Huage001 / LinFusion

Official PyTorch and Diffusers Implementation of "LinFusion: 1 GPU, 1 Minute, 16K Image"
Apache License 2.0
247 stars 17 forks source link

Triton implementation #11

Closed hp-l33 closed 5 days ago

hp-l33 commented 1 week ago

Thank you for your excellent work!

I maintain a library implementing bi-directional linear attention with Triton, which now supports your LinFusion.

Have fun, and best wishes!

Huage001 commented 1 week ago

Dear @hp-l33 ,

What a fantastic news! You implemented exactly what we want!

I will play with this more efficient implementation these days and will update the repo to support it natively.

Huage001 commented 6 days ago

Dear @hp-l33 ,

I have tried this triton implementation but it seems that there are some issues. I encounter nan when running the LinFusion demo. Specifically, I use the following codes to check whether the outputs of the torch and triton implementations match. It seems that there are some gaps:

            z = query @ key.mean(dim=-2, keepdim=True).transpose(-2, -1) + 1e-6
            kv = (key.transpose(-2, -1) * (sequence_length**-0.5)) @ (
                value * (sequence_length**-0.5)
            )
            hidden_states_ = query @ kv / z

            query, key, value = map(lambda x: rearrange(x, '(b h) l d -> b h l d', h=self.heads), [query, key, value])

            hidden_states = linear_attention(query, key, value)

            hidden_states = rearrange(hidden_states, 'b h l d -> (b h) l d')

            print(torch.max(torch.abs(hidden_states - hidden_states_)))

Can the demo run successfully on your end? If so, could you please share your environment with me so that I can try to get the correct results :)

hp-l33 commented 6 days ago

Dear @hp-l33 ,

I have tried this triton implementation but it seems that there are some issues. I encounter nan when running the LinFusion demo. Specifically, I use the following codes to check whether the outputs of the torch and triton implementations match. It seems that there are some gaps:

            z = query @ key.mean(dim=-2, keepdim=True).transpose(-2, -1) + 1e-6
            kv = (key.transpose(-2, -1) * (sequence_length**-0.5)) @ (
                value * (sequence_length**-0.5)
            )
            hidden_states_ = query @ kv / z

            query, key, value = map(lambda x: rearrange(x, '(b h) l d -> b h l d', h=self.heads), [query, key, value])

            hidden_states = linear_attention(query, key, value)

            hidden_states = rearrange(hidden_states, 'b h l d -> (b h) l d')

            print(torch.max(torch.abs(hidden_states - hidden_states_)))

Can the demo run successfully on your end? If so, could you please share your environment with me so that I can try to get the correct results :)

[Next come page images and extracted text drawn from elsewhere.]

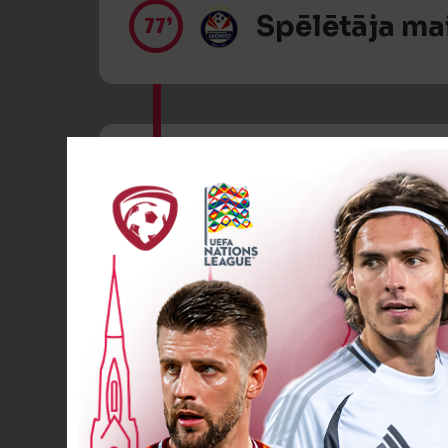
Spēlētāja ma
77’
Dzeltenā kart
78’
Spēlētāja ma
79’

Hi, I tested with a demo yesterday and got the expected results. However, after the latest update today (with autotune support), a gap has appeared between torch and triton forward. I will roll back to the previous version and fix the bug as soon as possible.

hp-l33 commented 6 days ago

My torch version is 2.4, triton is 3.0, and the versions of other necessary libraries are consistent with LinFusion.

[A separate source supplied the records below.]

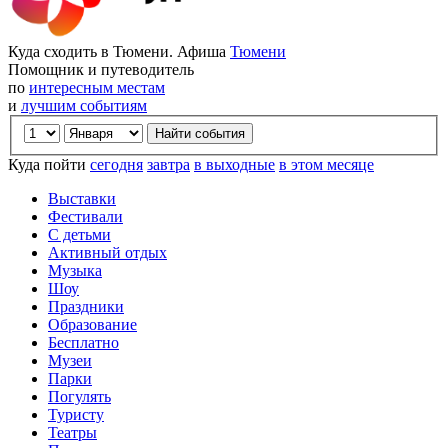
Куда сходить в Тюмени. Афиша
Тюмени
Помощник и путеводитель
по
интересным местам
и
лучшим событиям
Куда пойти
сегодня
завтра
в выходные
в этом месяце
Выставки
Фестивали
С детьми
Активный отдых
Музыка
Шоу
Праздники
Образование
Бесплатно
Музеи
Парки
Погулять
Туристу
Театры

Huage001 commented 6 days ago

Dear @hp-l33 ,

Thanks for the prompt reply! Indeed, the problem has been solved. I have update the news in README and will update codes later. Best wishes for your future development!

hp-l33 commented 5 days ago

Dear @hp-l33 ,

Thanks for the prompt reply! Indeed, the problem has been solved. I have update the news in README and will update codes later. Best wishes for your future development!

Dear @Huage001, Thank you for your kind words and for recognizing my work. Best wishes!